• **PROMPT**
Keep to one stretch of the data below, the lines from the one with "analysis of high-grade" up to and including the one with "photomicrograph exhibits no", and return that stretch exactly.

• **SUPPLIED ENTRIES**
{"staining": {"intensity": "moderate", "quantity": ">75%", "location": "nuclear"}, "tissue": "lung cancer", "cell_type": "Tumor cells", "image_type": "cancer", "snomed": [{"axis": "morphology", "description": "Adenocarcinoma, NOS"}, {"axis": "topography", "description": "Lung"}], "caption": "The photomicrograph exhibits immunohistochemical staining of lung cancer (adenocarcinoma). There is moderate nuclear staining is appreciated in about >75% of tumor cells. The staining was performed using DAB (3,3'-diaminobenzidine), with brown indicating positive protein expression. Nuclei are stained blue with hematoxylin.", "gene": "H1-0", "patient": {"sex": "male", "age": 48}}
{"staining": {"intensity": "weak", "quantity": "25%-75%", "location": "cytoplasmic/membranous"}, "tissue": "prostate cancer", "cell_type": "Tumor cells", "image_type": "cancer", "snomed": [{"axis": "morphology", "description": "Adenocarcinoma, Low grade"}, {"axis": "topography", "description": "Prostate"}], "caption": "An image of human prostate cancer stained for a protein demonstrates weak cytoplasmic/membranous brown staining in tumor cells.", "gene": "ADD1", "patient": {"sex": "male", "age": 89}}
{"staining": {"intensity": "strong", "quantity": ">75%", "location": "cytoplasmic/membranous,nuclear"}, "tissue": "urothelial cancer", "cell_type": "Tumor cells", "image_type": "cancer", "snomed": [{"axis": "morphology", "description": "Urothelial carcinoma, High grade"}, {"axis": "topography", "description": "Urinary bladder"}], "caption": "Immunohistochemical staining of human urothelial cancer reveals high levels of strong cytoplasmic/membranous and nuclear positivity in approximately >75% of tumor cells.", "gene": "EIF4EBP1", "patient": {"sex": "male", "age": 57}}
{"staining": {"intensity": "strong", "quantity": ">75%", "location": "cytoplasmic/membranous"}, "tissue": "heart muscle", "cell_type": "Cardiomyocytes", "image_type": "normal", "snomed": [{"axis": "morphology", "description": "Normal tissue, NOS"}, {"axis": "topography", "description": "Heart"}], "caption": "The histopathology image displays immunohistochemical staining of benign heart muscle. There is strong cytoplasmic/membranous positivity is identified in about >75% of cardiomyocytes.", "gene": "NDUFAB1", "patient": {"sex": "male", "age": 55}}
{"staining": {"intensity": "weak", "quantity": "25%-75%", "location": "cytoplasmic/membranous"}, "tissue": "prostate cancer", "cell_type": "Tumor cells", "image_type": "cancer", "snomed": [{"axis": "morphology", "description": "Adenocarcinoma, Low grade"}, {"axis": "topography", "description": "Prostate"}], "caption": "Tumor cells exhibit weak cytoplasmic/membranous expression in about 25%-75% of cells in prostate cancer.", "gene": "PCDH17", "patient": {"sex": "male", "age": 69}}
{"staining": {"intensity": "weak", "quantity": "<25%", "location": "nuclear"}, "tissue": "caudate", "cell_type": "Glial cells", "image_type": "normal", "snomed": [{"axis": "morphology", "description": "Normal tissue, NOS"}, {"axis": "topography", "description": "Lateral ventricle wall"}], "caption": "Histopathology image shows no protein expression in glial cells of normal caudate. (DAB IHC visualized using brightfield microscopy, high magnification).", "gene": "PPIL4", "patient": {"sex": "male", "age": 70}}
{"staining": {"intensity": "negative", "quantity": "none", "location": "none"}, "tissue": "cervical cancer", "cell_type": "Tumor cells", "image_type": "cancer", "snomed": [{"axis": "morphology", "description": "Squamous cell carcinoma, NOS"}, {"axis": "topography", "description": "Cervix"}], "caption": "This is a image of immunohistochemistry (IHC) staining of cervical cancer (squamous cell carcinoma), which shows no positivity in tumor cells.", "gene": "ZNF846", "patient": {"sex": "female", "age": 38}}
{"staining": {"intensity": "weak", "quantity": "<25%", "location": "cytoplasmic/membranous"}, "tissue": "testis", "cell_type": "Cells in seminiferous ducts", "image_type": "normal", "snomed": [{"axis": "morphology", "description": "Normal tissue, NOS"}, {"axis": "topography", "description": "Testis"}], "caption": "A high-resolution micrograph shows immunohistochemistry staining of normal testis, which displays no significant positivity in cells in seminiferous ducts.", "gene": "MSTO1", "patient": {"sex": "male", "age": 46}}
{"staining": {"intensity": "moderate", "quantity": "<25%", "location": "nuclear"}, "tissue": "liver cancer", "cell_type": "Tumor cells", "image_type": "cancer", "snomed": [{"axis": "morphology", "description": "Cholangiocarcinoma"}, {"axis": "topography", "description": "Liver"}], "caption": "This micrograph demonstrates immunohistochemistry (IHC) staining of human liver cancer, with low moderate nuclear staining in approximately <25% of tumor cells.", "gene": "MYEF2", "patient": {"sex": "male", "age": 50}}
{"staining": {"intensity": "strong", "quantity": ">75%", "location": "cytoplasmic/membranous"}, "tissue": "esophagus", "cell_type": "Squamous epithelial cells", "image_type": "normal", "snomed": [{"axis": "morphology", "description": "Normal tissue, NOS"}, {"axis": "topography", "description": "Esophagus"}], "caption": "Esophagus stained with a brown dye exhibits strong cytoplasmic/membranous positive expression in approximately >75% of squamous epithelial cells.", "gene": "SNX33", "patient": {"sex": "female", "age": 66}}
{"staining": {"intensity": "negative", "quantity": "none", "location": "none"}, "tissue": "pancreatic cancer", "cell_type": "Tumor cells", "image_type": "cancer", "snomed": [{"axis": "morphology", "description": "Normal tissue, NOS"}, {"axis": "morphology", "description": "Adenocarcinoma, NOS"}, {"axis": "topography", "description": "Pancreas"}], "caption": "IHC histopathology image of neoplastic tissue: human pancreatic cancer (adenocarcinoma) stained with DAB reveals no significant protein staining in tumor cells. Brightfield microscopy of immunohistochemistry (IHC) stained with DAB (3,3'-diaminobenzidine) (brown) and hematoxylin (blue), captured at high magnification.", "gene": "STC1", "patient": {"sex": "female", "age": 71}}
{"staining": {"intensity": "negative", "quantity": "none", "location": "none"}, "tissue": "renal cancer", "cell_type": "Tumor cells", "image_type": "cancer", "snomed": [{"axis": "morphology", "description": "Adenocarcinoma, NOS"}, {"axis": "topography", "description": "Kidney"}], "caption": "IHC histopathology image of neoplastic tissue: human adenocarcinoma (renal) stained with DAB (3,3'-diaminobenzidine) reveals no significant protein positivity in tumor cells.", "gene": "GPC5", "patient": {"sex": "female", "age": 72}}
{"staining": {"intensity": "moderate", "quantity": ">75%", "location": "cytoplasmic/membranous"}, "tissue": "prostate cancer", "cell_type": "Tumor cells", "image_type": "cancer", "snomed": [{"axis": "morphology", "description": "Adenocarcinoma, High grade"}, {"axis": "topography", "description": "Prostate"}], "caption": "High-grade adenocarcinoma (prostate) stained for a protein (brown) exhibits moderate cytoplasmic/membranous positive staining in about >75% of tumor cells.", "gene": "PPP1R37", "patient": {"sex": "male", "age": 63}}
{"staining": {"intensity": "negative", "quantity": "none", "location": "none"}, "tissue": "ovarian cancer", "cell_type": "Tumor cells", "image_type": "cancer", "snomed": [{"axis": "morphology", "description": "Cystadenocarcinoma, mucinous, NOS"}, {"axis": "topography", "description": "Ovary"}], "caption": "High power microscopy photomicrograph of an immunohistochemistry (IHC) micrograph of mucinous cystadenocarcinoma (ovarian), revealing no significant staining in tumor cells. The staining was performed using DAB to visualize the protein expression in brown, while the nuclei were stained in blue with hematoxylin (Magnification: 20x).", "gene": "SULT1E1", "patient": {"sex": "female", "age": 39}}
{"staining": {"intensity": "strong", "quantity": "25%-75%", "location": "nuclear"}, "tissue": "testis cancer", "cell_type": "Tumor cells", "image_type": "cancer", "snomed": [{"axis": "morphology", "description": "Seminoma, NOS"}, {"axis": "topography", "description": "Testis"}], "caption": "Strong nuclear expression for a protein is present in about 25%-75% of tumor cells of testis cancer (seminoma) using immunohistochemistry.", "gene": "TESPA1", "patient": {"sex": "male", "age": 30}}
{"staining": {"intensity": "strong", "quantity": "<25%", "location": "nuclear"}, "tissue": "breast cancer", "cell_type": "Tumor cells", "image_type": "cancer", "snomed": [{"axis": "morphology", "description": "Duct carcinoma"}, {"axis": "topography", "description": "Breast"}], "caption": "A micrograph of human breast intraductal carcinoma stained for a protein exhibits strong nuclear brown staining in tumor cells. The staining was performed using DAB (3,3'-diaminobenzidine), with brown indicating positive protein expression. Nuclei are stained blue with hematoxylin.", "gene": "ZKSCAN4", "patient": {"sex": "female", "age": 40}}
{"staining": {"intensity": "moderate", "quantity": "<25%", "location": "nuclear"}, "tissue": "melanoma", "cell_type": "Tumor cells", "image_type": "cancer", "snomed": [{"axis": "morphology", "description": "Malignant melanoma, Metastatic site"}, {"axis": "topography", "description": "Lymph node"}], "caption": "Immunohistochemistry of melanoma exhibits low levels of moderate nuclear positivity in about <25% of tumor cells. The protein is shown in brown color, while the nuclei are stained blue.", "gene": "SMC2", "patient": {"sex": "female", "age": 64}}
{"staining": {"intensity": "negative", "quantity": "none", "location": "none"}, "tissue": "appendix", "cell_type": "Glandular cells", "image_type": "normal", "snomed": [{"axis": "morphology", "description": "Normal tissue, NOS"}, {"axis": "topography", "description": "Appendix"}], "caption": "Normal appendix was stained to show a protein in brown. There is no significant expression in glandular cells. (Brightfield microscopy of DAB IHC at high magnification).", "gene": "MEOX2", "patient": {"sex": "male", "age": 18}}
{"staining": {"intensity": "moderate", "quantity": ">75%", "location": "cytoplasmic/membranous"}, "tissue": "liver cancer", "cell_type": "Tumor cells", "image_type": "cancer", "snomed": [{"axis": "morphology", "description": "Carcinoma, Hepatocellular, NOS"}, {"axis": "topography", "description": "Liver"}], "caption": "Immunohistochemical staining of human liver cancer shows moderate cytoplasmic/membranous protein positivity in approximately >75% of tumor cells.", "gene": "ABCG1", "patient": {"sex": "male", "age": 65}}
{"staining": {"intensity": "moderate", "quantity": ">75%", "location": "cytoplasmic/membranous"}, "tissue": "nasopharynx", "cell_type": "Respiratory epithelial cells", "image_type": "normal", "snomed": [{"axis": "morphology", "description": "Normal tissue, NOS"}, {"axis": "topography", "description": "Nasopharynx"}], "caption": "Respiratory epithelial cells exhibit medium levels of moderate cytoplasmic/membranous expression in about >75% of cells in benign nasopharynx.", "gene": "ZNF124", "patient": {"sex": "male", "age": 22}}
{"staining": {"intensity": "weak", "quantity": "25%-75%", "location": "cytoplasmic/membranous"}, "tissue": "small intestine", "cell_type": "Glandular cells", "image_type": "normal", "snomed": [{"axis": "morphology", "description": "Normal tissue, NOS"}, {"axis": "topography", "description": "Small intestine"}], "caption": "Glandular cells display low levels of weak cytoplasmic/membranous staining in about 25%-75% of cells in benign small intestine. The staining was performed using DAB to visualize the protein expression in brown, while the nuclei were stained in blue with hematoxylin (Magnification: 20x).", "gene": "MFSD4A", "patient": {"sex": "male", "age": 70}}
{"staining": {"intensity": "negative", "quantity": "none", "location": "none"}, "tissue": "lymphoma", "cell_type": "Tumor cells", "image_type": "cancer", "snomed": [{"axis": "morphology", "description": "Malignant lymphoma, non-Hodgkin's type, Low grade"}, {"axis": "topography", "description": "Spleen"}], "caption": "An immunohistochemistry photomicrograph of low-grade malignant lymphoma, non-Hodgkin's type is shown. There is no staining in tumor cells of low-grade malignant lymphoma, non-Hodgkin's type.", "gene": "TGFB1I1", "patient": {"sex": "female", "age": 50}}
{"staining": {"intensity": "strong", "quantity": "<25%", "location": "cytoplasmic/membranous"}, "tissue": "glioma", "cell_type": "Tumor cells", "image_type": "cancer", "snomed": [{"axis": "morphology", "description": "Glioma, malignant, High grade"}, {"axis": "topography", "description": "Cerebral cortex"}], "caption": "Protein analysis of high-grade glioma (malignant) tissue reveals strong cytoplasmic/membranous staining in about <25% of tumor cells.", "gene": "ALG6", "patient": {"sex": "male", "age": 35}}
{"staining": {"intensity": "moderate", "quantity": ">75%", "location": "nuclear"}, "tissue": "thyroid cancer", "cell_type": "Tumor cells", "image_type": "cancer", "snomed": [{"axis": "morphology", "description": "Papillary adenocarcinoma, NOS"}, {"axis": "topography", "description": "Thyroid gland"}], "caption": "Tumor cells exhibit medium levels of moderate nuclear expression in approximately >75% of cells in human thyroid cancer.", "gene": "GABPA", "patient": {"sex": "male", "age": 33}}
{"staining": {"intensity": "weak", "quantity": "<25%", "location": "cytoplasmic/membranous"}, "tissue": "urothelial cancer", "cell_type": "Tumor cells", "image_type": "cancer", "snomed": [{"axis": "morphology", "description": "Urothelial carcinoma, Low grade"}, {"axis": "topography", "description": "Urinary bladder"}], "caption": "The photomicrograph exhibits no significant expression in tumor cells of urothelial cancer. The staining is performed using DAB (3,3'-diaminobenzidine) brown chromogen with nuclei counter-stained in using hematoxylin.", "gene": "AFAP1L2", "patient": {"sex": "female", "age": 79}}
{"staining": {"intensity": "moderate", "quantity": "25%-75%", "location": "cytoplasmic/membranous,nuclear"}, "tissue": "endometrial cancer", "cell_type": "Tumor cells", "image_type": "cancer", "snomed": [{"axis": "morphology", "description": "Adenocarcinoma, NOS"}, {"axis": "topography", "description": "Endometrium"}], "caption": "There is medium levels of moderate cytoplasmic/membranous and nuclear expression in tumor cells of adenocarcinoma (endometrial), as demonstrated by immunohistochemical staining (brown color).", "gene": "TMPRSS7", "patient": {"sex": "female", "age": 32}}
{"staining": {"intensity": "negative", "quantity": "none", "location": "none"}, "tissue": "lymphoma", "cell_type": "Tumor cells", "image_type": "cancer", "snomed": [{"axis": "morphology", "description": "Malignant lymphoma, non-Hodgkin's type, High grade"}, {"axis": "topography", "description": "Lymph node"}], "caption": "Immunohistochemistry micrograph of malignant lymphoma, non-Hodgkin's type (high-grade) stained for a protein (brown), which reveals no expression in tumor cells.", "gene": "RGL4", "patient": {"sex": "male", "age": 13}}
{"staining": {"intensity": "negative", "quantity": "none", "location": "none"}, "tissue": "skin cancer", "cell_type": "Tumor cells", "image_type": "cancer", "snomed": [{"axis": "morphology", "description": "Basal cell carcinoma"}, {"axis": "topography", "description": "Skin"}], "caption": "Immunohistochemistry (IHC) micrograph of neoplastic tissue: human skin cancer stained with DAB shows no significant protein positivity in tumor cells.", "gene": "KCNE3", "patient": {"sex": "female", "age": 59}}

• **EXERCISE OUTPUT**
{"staining": {"intensity": "strong", "quantity": "<25%", "location": "cytoplasmic/membranous"}, "tissue": "glioma", "cell_type": "Tumor cells", "image_type": "cancer", "snomed": [{"axis": "morphology", "description": "Glioma, malignant, High grade"}, {"axis": "topography", "description": "Cerebral cortex"}], "caption": "Protein analysis of high-grade glioma (malignant) tissue reveals strong cytoplasmic/membranous staining in about <25% of tumor cells.", "gene": "ALG6", "patient": {"sex": "male", "age": 35}}
{"staining": {"intensity": "moderate", "quantity": ">75%", "location": "nuclear"}, "tissue": "thyroid cancer", "cell_type": "Tumor cells", "image_type": "cancer", "snomed": [{"axis": "morphology", "description": "Papillary adenocarcinoma, NOS"}, {"axis": "topography", "description": "Thyroid gland"}], "caption": "Tumor cells exhibit medium levels of moderate nuclear expression in approximately >75% of cells in human thyroid cancer.", "gene": "GABPA", "patient": {"sex": "male", "age": 33}}
{"staining": {"intensity": "weak", "quantity": "<25%", "location": "cytoplasmic/membranous"}, "tissue": "urothelial cancer", "cell_type": "Tumor cells", "image_type": "cancer", "snomed": [{"axis": "morphology", "description": "Urothelial carcinoma, Low grade"}, {"axis": "topography", "description": "Urinary bladder"}], "caption": "The photomicrograph exhibits no significant expression in tumor cells of urothelial cancer. The staining is performed using DAB (3,3'-diaminobenzidine) brown chromogen with nuclei counter-stained in using hematoxylin.", "gene": "AFAP1L2", "patient": {"sex": "female", "age": 79}}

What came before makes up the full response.